GOALS:
1. From the section on discharge measurement and water sampling, list every measuring instrument named by model.
2. Print the part of the section on discharge measurement and water sampling that opens with the words containing "2.2. Discharge Measurement" and closes with "to September 2016.".
3. State whether each statement agrees with the section on discharge measurement and water sampling, answering yes or no and quoting the deciding words: (a) the water level at the main gauging stations was recorded every 10 minutes; (b) discharges in the sub-catchments were measured weekly; (c) a MagdeTech Level 2000 was installed in Odder stream.

ARTICLE:
2.2. Discharge Measurement and Water Sampling in the Streams

In all three catchments, a main gauging station was installed at the outlet. Within the catchments, monitoring stations were installed in the streams at the outlet of each sub-catchment, and measurements of discharge and nutrient concentrations were conducted during two hydrological years—year 1: October 2014 to September 2015, and year 2: October 2015 to September 2016.

The water level (H) was continuously monitored (10 min) at the three main gauging stations using a pressure transducer (a MagdeTech Level 2000 was installed in Saltø stream and Jegstrup stream, and a TD-Diver van Essen Instrument was installed in Odder stream). Instantaneous measurements of the discharge (Q) were conducted at weekly intervals in 2014 and 2015 and fortnightly in 2016 using an Ott MF Pro instrument and an ADCP Streampro from Teledyne Instruments. The daily mean discharge was calculated using an established stage (H)-discharge (Q)-relationship (Q/H) for each gauging station, with corrections for weed growth in the summer period [30]. In each sub-catchment, synchronous monitoring stations were established and discharges were measured fortnightly, and the linear relationship to the discharge calculated on the same day at the main gauging station was established (Q-Q relationships). The established Q-Q relationships generally have a high explanation value, where the majority have an R² > 0.9 (Appendix A,

Table A1. Q-Q relationship for all the synchronous stations in the Jegstrup, Odder, and Saltø catchments. This relationship was used to calculate the daily mean discharge at the synchronous stations in the two monitoring years.

SUPPLIED RECORDS:

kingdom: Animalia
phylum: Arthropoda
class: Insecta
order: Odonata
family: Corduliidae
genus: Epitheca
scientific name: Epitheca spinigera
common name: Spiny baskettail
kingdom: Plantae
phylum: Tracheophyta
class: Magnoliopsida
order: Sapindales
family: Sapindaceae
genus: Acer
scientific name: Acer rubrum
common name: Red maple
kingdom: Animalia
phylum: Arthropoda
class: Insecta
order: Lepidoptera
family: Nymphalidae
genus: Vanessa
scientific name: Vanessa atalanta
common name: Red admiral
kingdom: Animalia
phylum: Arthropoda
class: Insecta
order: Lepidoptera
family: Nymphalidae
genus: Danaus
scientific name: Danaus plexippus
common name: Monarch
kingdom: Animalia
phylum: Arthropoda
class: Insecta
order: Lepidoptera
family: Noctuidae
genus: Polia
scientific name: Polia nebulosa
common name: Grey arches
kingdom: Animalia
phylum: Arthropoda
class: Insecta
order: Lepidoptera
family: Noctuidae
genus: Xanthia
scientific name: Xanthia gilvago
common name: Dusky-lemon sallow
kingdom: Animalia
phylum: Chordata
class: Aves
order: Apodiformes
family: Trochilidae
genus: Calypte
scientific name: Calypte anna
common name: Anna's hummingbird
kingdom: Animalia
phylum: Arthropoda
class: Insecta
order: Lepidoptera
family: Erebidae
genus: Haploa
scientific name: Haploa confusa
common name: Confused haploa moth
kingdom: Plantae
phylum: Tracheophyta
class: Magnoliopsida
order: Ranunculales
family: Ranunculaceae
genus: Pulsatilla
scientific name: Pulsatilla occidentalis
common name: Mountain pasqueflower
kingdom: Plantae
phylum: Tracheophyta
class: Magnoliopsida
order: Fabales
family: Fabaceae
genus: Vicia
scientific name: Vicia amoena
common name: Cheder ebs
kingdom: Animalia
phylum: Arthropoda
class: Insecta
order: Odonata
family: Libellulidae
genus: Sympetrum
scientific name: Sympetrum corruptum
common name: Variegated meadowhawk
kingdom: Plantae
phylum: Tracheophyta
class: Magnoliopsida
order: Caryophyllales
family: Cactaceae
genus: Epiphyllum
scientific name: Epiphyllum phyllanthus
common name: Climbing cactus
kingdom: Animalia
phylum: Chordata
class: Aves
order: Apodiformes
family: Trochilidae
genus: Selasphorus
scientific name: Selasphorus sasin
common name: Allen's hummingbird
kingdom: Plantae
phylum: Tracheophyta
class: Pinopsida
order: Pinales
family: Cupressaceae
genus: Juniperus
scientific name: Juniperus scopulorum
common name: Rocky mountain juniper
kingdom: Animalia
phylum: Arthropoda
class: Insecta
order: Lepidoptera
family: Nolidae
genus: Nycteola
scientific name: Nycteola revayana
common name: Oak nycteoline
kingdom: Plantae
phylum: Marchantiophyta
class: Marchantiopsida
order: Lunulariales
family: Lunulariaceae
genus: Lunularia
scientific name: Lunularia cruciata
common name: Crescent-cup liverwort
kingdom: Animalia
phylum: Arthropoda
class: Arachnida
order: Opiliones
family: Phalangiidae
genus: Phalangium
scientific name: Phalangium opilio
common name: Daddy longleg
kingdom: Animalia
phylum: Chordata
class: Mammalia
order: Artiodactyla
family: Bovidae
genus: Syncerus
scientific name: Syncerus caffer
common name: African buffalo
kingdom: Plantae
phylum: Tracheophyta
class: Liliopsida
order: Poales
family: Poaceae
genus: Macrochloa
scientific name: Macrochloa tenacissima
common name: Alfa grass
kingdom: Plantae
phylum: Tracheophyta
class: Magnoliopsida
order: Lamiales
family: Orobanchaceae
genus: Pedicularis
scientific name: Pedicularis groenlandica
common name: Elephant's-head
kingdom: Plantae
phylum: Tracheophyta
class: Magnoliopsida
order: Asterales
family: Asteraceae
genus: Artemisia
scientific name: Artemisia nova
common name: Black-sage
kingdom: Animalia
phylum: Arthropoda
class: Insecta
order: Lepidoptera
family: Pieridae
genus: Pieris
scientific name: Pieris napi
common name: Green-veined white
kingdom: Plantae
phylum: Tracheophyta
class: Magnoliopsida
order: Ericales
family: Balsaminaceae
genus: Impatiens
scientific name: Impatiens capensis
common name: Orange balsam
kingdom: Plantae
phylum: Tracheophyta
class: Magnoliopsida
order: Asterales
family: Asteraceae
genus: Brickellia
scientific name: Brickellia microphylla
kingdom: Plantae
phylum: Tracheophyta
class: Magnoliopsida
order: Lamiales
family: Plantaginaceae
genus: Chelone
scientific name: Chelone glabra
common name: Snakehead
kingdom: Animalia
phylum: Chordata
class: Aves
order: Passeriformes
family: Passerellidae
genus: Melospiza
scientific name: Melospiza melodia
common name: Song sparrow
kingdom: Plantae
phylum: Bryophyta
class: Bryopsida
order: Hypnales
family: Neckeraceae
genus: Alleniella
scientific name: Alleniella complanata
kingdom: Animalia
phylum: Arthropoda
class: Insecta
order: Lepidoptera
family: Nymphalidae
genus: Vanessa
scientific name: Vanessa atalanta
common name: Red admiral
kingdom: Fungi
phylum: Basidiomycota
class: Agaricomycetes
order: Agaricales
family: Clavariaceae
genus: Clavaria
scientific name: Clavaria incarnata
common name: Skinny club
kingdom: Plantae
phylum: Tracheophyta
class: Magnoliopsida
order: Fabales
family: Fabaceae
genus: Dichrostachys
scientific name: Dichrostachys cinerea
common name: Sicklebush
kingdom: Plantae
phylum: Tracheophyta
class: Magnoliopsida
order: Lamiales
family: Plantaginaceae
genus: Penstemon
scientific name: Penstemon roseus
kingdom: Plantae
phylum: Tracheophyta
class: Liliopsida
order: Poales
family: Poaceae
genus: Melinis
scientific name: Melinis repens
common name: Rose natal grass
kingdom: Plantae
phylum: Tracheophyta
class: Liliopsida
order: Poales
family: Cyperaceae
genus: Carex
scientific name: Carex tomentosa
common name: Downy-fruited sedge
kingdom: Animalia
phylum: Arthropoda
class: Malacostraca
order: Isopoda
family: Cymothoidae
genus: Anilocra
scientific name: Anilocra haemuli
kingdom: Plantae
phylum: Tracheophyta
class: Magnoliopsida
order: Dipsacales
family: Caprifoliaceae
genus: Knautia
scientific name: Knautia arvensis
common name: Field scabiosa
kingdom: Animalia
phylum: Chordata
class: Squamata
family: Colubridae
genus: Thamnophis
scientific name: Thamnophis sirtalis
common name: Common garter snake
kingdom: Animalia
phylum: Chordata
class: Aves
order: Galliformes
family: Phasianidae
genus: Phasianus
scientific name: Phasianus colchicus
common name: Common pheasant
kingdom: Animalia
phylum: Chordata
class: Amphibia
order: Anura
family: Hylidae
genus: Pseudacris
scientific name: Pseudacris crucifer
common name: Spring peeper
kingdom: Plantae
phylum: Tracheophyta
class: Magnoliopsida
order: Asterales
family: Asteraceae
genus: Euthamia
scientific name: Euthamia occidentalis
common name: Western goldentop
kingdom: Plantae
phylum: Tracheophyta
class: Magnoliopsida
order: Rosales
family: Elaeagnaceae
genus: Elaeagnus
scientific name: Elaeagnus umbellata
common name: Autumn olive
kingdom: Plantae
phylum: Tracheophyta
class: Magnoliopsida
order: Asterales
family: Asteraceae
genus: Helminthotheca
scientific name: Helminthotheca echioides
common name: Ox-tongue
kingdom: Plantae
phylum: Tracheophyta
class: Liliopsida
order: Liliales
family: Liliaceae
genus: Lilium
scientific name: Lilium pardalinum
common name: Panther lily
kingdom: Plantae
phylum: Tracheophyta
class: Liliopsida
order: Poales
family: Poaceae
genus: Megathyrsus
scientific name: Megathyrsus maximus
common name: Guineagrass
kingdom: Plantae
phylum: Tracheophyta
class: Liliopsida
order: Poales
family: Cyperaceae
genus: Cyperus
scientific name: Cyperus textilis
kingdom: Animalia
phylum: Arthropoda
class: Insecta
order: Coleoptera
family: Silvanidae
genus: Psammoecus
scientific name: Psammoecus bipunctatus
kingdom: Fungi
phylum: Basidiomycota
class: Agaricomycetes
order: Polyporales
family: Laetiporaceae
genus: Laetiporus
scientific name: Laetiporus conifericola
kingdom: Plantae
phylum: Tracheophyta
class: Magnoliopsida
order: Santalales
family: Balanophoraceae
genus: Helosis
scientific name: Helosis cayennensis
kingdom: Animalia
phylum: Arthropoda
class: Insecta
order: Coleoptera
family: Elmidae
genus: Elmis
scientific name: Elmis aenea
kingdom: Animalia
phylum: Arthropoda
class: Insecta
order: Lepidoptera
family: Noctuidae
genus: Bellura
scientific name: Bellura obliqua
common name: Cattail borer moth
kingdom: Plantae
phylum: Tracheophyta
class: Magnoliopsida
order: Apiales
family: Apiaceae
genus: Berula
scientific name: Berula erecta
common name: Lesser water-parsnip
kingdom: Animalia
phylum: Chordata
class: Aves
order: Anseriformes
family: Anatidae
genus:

ANSWERS FOR THE TASKS:
1.
MagdeTech Level 2000
TD-Diver van Essen Instrument
Ott MF Pro
ADCP Streampro from Teledyne Instruments

2.
2.2. Discharge Measurement and Water Sampling in the Streams

In all three catchments, a main gauging station was installed at the outlet. Within the catchments, monitoring stations were installed in the streams at the outlet of each sub-catchment, and measurements of discharge and nutrient concentrations were conducted during two hydrological years—year 1: October 2014 to September 2015, and year 2: October 2015 to September 2016.

3.
(a) Yes: "The water level (H) was continuously monitored (10 min) at the three main gauging stations"
(b) No: "discharges were measured fortnightly"
(c) No: "a TD-Diver van Essen Instrument was installed in Odder stream"